O que (e quem) fica excluído deste enquadramento?
Não são consideradas atividades de lobbying os atos exclusivos de advogados e solicitadores no âmbito do mandato forense; a atuação dos parceiros sociais — como sindicatos e organizações patronais — no contexto da concertação social; a resposta a pedidos de informação ou participação feitos de forma direta e individualizada durante a preparação de legislação ou políticas públicas; o exercício do direito de petição; e a apresentação de reclamações, denúncias ou queixas dirigidas a entidades públicas.
Que direitos passam a ter os lobbyistas?
As entidades registadas passam a ter direito a contactar organismos públicos, a aceder a edifícios públicos para exercer a atividade e a ser informadas sobre consultas públicas em curso referentes a matérias legislativas ou regulamentares. O regime não cria qualquer vantagem privilegiada de acesso.
Que obrigações têm as entidades públicas?

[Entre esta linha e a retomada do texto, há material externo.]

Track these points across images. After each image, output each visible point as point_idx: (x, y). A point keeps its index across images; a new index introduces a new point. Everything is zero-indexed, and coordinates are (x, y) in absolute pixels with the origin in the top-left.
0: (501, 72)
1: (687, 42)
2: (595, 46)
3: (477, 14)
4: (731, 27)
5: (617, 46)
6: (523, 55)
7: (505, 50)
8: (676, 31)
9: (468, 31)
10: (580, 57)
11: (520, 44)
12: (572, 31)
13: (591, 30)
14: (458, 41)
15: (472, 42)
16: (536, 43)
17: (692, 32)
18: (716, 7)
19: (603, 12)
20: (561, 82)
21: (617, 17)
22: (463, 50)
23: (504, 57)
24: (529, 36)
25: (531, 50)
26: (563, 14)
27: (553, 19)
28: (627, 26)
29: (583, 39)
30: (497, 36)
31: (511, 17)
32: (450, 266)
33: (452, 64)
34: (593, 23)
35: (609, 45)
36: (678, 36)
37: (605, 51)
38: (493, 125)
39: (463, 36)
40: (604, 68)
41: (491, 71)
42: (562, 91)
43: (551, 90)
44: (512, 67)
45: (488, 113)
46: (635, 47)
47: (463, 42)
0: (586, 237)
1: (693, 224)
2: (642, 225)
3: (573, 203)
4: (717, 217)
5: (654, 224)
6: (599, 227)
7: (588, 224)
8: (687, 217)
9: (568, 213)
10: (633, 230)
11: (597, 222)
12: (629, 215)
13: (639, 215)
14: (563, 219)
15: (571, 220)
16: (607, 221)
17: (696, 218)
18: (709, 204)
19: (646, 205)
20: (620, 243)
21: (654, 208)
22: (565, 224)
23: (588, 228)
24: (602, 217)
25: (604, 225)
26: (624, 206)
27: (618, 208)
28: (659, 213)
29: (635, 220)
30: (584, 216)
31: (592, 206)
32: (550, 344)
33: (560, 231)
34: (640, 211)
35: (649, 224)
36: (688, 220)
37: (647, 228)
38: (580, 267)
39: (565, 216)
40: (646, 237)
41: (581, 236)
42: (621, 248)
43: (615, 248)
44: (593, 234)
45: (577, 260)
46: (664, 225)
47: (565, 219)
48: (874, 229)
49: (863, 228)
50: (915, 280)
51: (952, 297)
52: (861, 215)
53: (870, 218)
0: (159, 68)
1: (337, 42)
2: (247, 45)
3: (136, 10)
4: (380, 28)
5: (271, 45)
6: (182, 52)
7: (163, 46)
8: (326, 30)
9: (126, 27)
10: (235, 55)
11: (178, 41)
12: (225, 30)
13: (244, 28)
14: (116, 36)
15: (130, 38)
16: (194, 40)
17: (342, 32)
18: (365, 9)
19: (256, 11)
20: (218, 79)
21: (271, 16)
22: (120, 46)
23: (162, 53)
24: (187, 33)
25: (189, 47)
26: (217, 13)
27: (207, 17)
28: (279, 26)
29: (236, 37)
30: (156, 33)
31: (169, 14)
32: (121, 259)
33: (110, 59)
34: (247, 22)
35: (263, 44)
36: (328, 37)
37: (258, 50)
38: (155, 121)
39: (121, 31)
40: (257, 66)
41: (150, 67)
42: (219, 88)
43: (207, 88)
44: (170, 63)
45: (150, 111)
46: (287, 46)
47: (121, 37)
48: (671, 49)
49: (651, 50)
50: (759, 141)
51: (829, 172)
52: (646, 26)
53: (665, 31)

As entidades abrangidas ficam obrigadas a divulgar, nos seus sites, pelo menos a cada três meses, todas as reuniões realizadas com entidades inscritas no RTRI, indicando obrigatoriamente a data, o objeto, a matéria tratada e a entidade representada. No caso do Parlamento, essa divulgação terá de ser feita no prazo de um mês.
O que é a pegada legislativa?
A chamada “pegada legislativa” corresponde ao registo de todas as interações ou consultas realizadas durante a fase preparatória de políticas públicas e atos legislativos e regulamentares. Este registo será posteriormente divulgado, permitindo rastrear de forma transparente todas as influências exercidas no processo.
Quais são as sanções previstas?
As entidades, sejam pessoas coletivas ou singulares, podem ser suspensas — total ou parcialmente — do registo ou proibidas de estabelecer contactos institucionais com determinadas entidades por um período até dois anos. Também poderão ser impedidas de participar em processos de consulta pública pelo mesmo período.
Quem está impedido de exercer lobbying?
Não podem exercer esta atividade titulares de órgãos de soberania, cargos políticos ou altos cargos públicos enquanto estiverem em funções. Após cessarem funções, enfrentam ainda uma restrição de três anos durante a qual não podem fazer lobbying junto do organismo, ministério ou entidade onde exerceram funções. As mesmas limitações aplicam-se a titulares de cargos em entidades administrativas independentes ou reguladoras, bem como a membros de gabinetes de apoio a cargos políticos e altos cargos públicos.
Em que modelos se inspirou a legislação?
A arquitetura do regime inspira-se sobretudo nas regras adotadas pelas instituições da União Europeia, designadamente o Parlamento Europeu e a Comissão Europeia. A Assembleia da República terá de avaliar o impacto da nova legislação ao fim de três anos de vigência.